Above criteria assumes that pending tasks will be stored in a bounded ready-queue before execution so that no new tasks will be stored when the queue reaches the maximum capacity. In this context, the task is more coarse grained and executes to the completion as compared to CPU scheduling that may use preemptive or cooperative scheduling with context switching to dispatch different processes for execution.

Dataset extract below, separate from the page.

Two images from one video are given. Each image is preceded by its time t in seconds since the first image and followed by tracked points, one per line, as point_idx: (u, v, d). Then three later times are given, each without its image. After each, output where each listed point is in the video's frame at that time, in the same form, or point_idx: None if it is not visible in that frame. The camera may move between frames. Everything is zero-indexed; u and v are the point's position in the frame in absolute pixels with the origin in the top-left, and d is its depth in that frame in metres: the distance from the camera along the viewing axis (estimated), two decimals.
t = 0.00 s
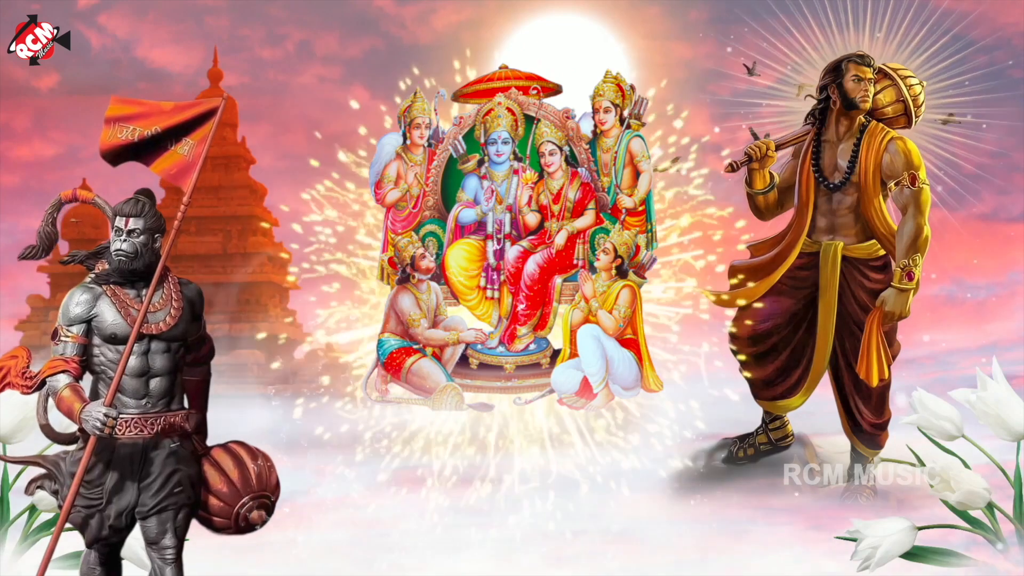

Following is a list of common scheduling algorithms:

First-Come First-Serve (FCFS)

This algorithm simply uses FIFO queue to process the tasks in the order they are queued. On the downside, a long-running task can block other tasks and yield very large average wait times in the queue.

Shortest Job-First (SJF)

This algorithm picks smallest job that needs to be done and then next smallest job. It results in best performance, however it may not be possible to predict runtime of a job before the execution. You may need to pass hints about the job runtime or use historical data to predict the job runtime with exponential average such as:

NewEstimatedRuntime = alpha * PreviousActualRuntime + (1.0 - alpha) * PreviousEstimatedRuntime

where alpha is between 0.0 and 1.0 and represents a weighting factor for the relative importance of recent data compared to older data, e.g. alpha with 0 value ignores previous actual time and 1.0 ignores past history of estimates.


Priority Scheduling

This algorithm picks highest priority job that needs to be done and then next highest priority job. It may result in starvation of low-priority tasks and they may wait indefinitely. You can fix this drawback by supporting aging where priority of old tasks is slowly bumped.

Earliest Deadline

This algorithm gives highest priority to the task with the earliest deadline, which is then used to pick the next task to execute. This scheduler improves resource utilization based on the estimated runtime and data requirements.

Speculative Scheduler

The speculative scheduler detects slow running task and starts another instance of the task as a backup to minimize the response time. This generally works for short jobs with homogeneous resources but it doesn’t guarantee complete reliability.

Multilevel Queues

This algorithm allows categorizing tasks and then dispatching the task to the queue based on the category, e.g. you may define distinct queues for small/medium/large tasks based on runtime or definer queues for interactive/background/system/batch tasks. In some cases, a task may need to be jumped from one queue to another based on runtime characteristics of the task and you can use aging and priority inversion to promote low-priority tasks.

Resource aware scheduler

This scheduler tracks provisioned resources and their utilization required by the tasks. The scheduler may simply allocate resources they need when scheduling the tasks or use admission-control algorithm to prevent certain tasks to start until the required resources are available.

Matchmaking scheduler

This scheduler uses affinity based scheduling so that it routes the tasks to workers or nodes where the data resides locally and provide greater data locality.

Delay scheduler

This scheduler waits until the data required by the task is available on the node or worker where task will run to improve data locality. However, in order to prevent starvation, it allows scheduling tasks to another worker or node.

Capacity scheduler

This scheduler shares system resources among tasks where tasks specify the required resources such as memory and CPU. The scheduler tracks resource utilization and allocates resources specified by the tasks.

Fair scheduler

This scheduler ensures that common resources such as CPU, memory, disk and I/O are shared fairly among different tasks.